Your task:
Quote only the lines that start at the line with "Terms and conditions" and run to the end of the entries; omit the pictures.

Material for this task:
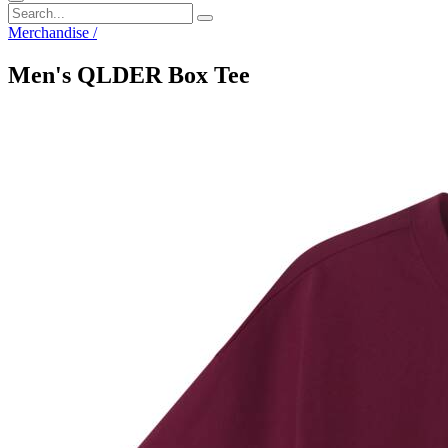
Merchandise
/
Men's QLDER Box Tee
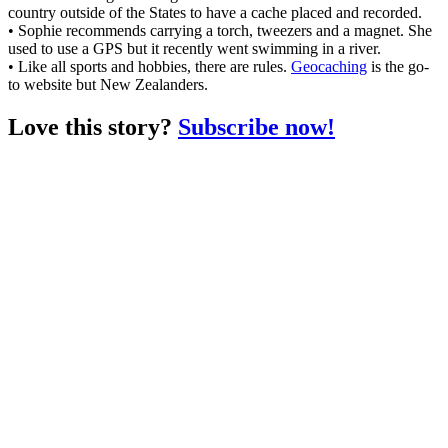
country outside of the States to have a cache placed and recorded.
• Sophie recommends carrying a torch, tweezers and a magnet. She
used to use a GPS but it recently went swimming in a river.
• Like all sports and hobbies, there are rules.
Geocaching
is the go-
to website but New Zealanders.
Love this story?
Subscribe now!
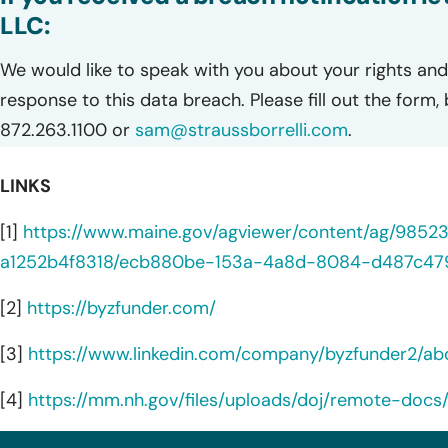
LLC:
We would like to speak with you about your rights and 
response to this data breach. Please fill out the form,
872.263.1100 or
sam@straussborrelli.com
.
LINKS
[1]
https://www.maine.gov/agviewer/content/ag/985
a1252b4f8318/ecb880be-153a-4a8d-8084-d487c47
[2]
https://byzfunder.com/
[3]
https://www.linkedin.com/company/byzfunder2/ab
[4]
https://mm.nh.gov/files/uploads/doj/remote-docs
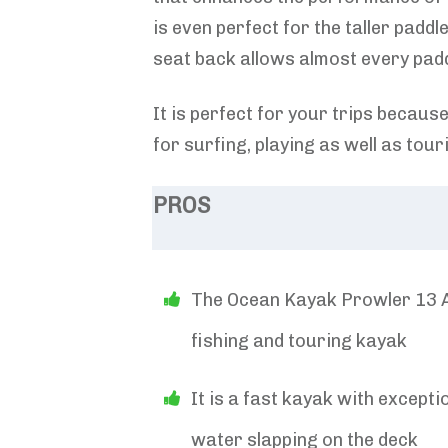
is even perfect for the taller paddl
seat back allows almost every padd
It is perfect for your trips because 
for surfing, playing as well as tour
PROS
The Ocean Kayak Prowler 13 An
fishing and touring kayak
It is a fast kayak with except
water slapping on the deck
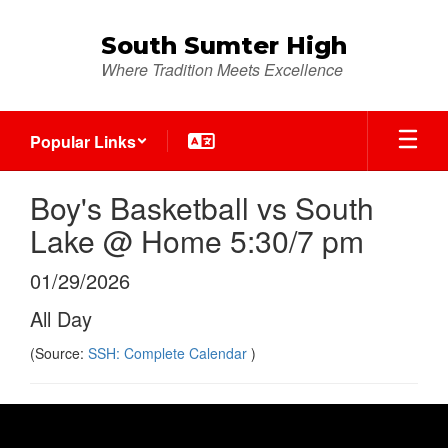
Skip
to
South Sumter High
main
Where Tradition Meets Excellence
content
Popular Links
Boy's Basketball vs South
Lake @ Home 5:30/7 pm
01/29/2026
All Day
(Source:
SSH: Complete Calendar
)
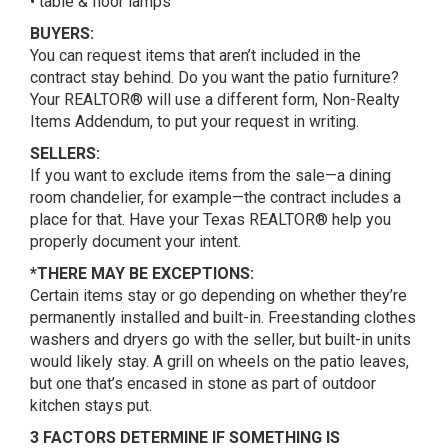
• table & floor lamps
BUYERS:
You can request items that aren’t included in the
contract stay behind. Do you want the patio furniture?
Your REALTOR® will use a different form, Non-Realty
Items Addendum, to put your request in writing.
SELLERS:
If you want to exclude items from the sale—a dining
room chandelier, for example—the contract includes a
place for that. Have your Texas REALTOR® help you
properly document your intent.
*THERE MAY BE EXCEPTIONS:
Certain items stay or go depending on whether they’re
permanently installed and built-in. Freestanding clothes
washers and dryers go with the seller, but built-in units
would likely stay. A grill on wheels on the patio leaves,
but one that’s encased in stone as part of outdoor
kitchen stays put.
3 FACTORS DETERMINE IF SOMETHING IS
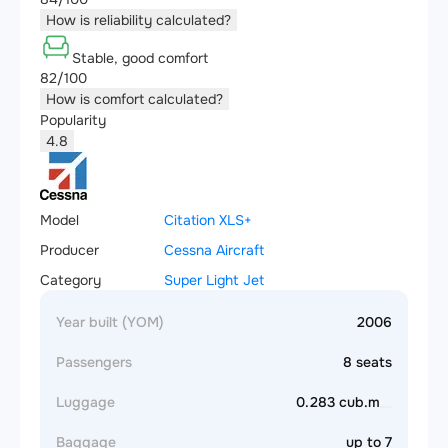
How is reliability calculated?
Stable, good comfort
82/100
How is comfort calculated?
Popularity
4.8
Model
Citation XLS+
Producer
Cessna Aircraft
Category
Super Light Jet
Year built (YOM)
2006
Passengers
8 seats
Luggage
0.283 cub.m
Baggage
up to 7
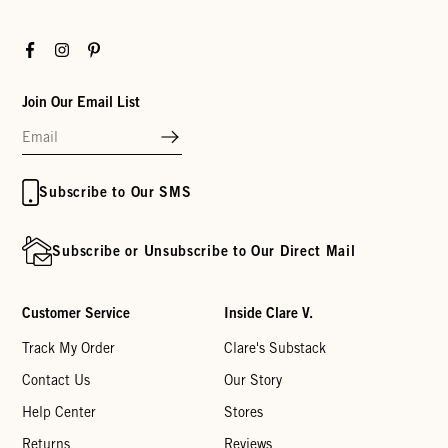
Facebook
Instagram
Pinterest
Join Our Email List
Subscribe to Our SMS
Subscribe or Unsubscribe to Our Direct Mail
Customer Service
Inside Clare V.
Track My Order
Clare's Substack
Contact Us
Our Story
Help Center
Stores
Returns
Reviews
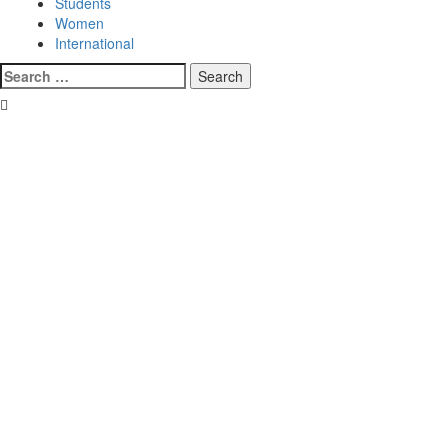
Students
Women
International
Search
for:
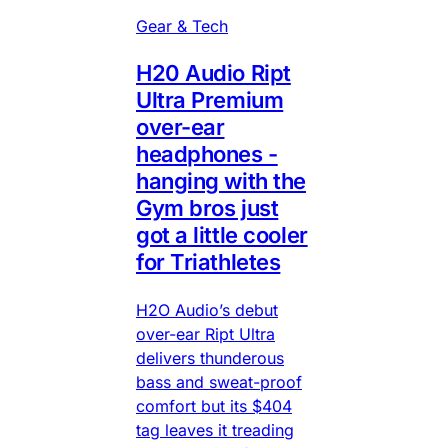
Gear & Tech
H20 Audio Ript
Ultra Premium
over-ear
headphones -
hanging with the
Gym bros just
got a little cooler
for Triathletes
H2O Audio’s debut
over-ear Ript Ultra
delivers thunderous
bass and sweat-proof
comfort but its $404
tag leaves it treading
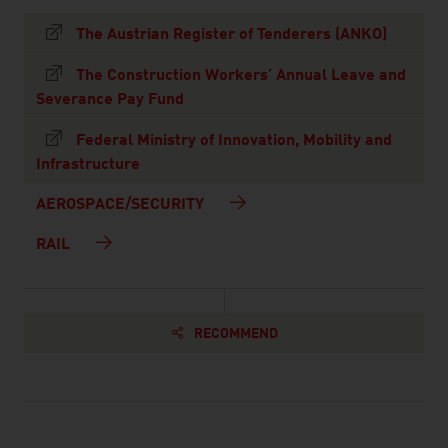
The Austrian Register of Tenderers (ANKO)
The Construction Workers’ Annual Leave and
Severance Pay Fund
Federal Ministry of Innovation, Mobility and
Infrastructure
AEROSPACE/SECURITY
RAIL
RECOMMEND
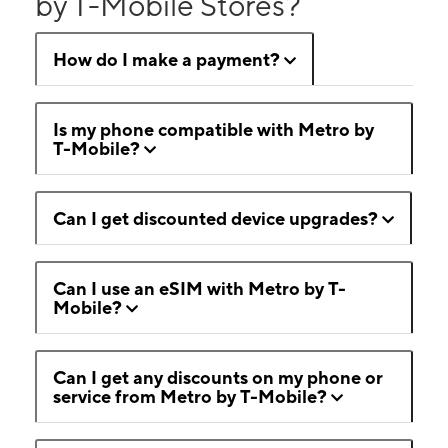
by T-Mobile Stores?
How do I make a payment?
Is my phone compatible with Metro by
T-Mobile?
Can I get discounted device upgrades?
Can I use an eSIM with Metro by T-
Mobile?
Can I get any discounts on my phone or
service from Metro by T-Mobile?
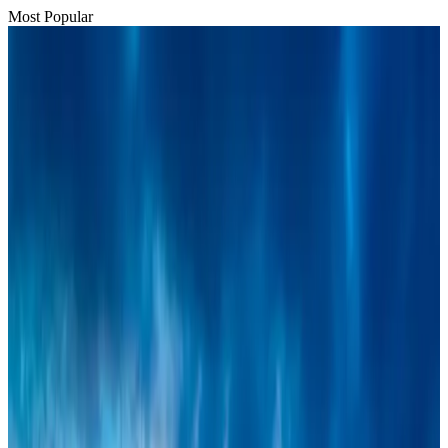
Most Popular
Bangladesh urges Indonesia to retain VoA for Bangladeshis
Visa and Travel Updates
Aug 9, 2026
BIHA executive committee takes charge for 2026–2028
Events & Forums
Aug 3, 2026
Thai woman accuses Pakistani man of assault mid-flight
Airlines and Routes
Aug 6, 2026
IATA vows support to Bangladesh aviation, tourism development
Aviation
Aug 3, 2026
Turkish Airlines holds workshop on NDC platform in Dhaka
Aviation
Aug 4, 2026
Café Amazon enters Bangladesh with first outlet in Dhaka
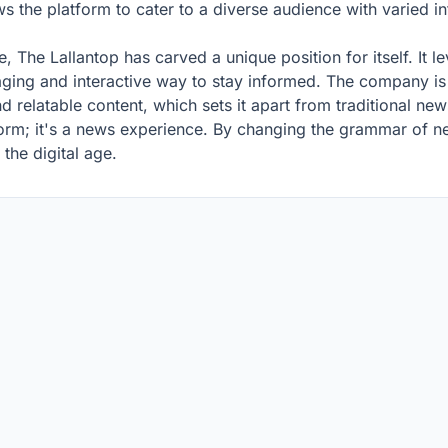
s the platform to cater to a diverse audience with varied 
e, The Lallantop has carved a unique position for itself. It l
aging and interactive way to stay informed. The company is 
d relatable content, which sets it apart from traditional new
form; it's a news experience. By changing the grammar of new
the digital age.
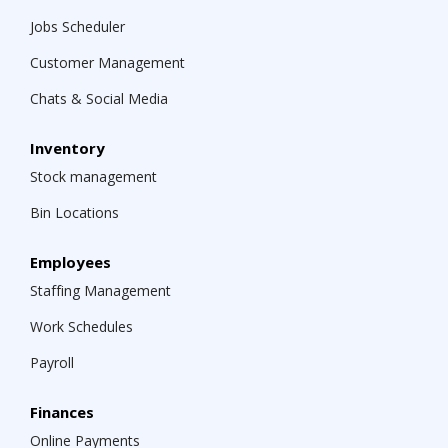
Jobs Scheduler
Customer Management
Chats & Social Media
Inventory
Stock management
Bin Locations
Employees
Staffing Management
Work Schedules
Payroll
Finances
Online Payments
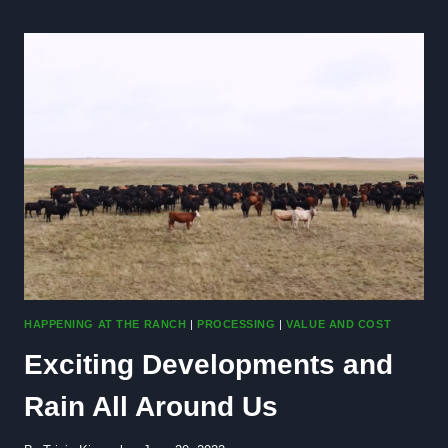
MONEY
ON
YOUR
ANNUAL
GROCERY
BILL
HAPPENING AT THE RANCH
|
PROCESSING
|
VALUE AND COST
Exciting Developments and
Rain All Around Us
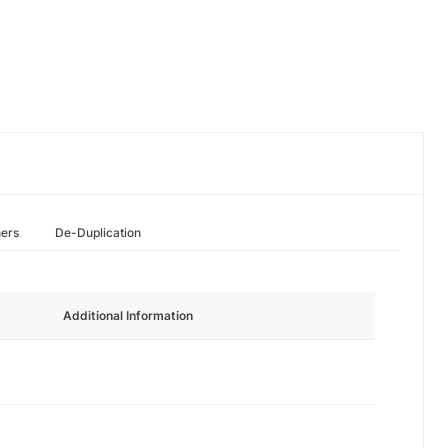
hers
De-Duplication
Additional Information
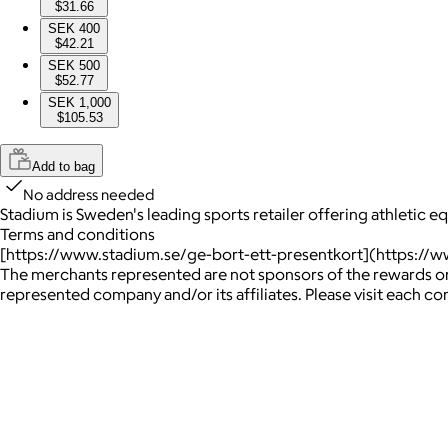
$31.66
SEK 400
$42.21
SEK 500
$52.77
SEK 1,000
$105.53
Add to bag
No address needed
Stadium is Sweden's leading sports retailer offering athletic 
Terms and conditions
[https://www.stadium.se/ge-bort-ett-presentkort](https://w
The merchants represented are not sponsors of the rewards or
represented company and/or its affiliates. Please visit each c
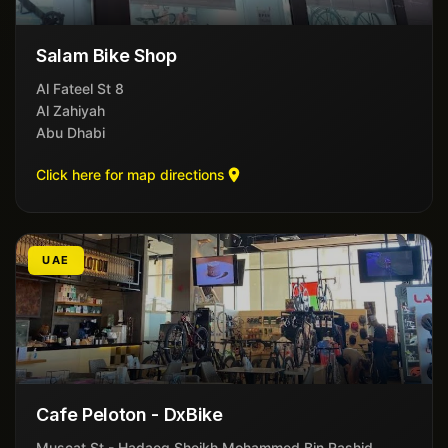
Salam Bike Shop
8 Al Fateel St
Al Zahiyah
Abu Dhabi
Click here for map directions
UAE
Cafe Peloton - DxBike
Muscat St - Hadaeq Sheikh Mohammed Bin Rashid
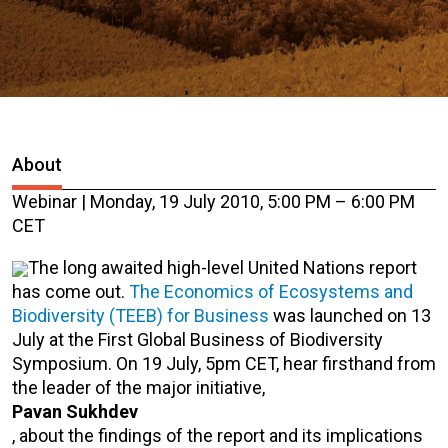
About
Webinar | Monday, 19 July 2010, 5:00 PM – 6:00 PM
CET
The long awaited high-level United Nations report
has come out.
The Economics of Ecosystems and
Biodiversity (TEEB) for Business
was launched on 13
July at the First Global Business of Biodiversity
Symposium. On 19 July, 5pm CET, hear firsthand from
the leader of the major initiative,
Pavan Sukhdev
, about the findings of the report and its implications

Answer space:
Terms and conditions
[https://www.stadium.se/ge-bort-ett-presentkort](https://w
The merchants represented are not sponsors of the rewards or
represented company and/or its affiliates. Please visit each c
Salam Bike Shop
8 Al Fateel St
Al Zahiyah
Abu Dhabi
Click here for map directions
UAE
Cafe Peloton - DxBike
Muscat St - Hadaeq Sheikh Mohammed Bin Rashid
About
Webinar | Monday, 19 July 2010, 5:00 PM – 6:00 PM
CET
The long awaited high-level United Nations report
has come out.
The Economics of Ecosystems and
Biodiversity (TEEB) for Business
was launched on 13
July at the First Global Business of Biodiversity
Symposium. On 19 July, 5pm CET, hear firsthand from
the leader of the major initiative,
Pavan Sukhdev
, about the findings of the report and its implications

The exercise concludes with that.